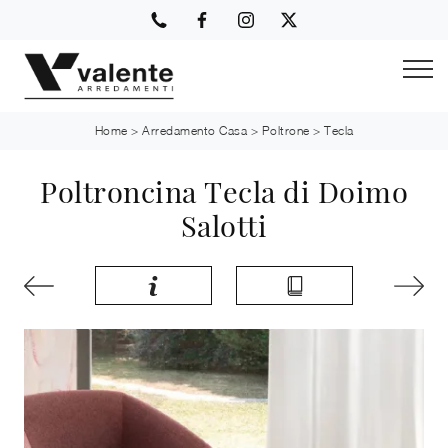
Home
>
Arredamento Casa
>
Poltrone
>
Tecla
Poltroncina Tecla di Doimo
Salotti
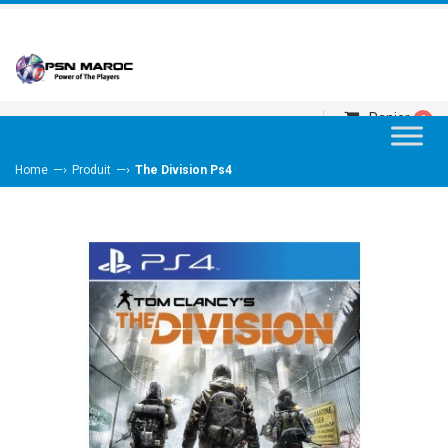
Panier
0
—›
—›
Home
Produit
The Division Ps4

────────────────

#### WHAT THIS TASK INVOLVES
Once the line containing "Arredamento Casa" is found in the records above, it and every line after it up to the last must be repeated exactly, without pictures.

#### SOLUTION BELOW
Arredamento Casa
>
Poltrone
>
Tecla
Poltroncina Tecla di Doimo
Salotti
Panier
0
—›
—›
Home
Produit
The Division Ps4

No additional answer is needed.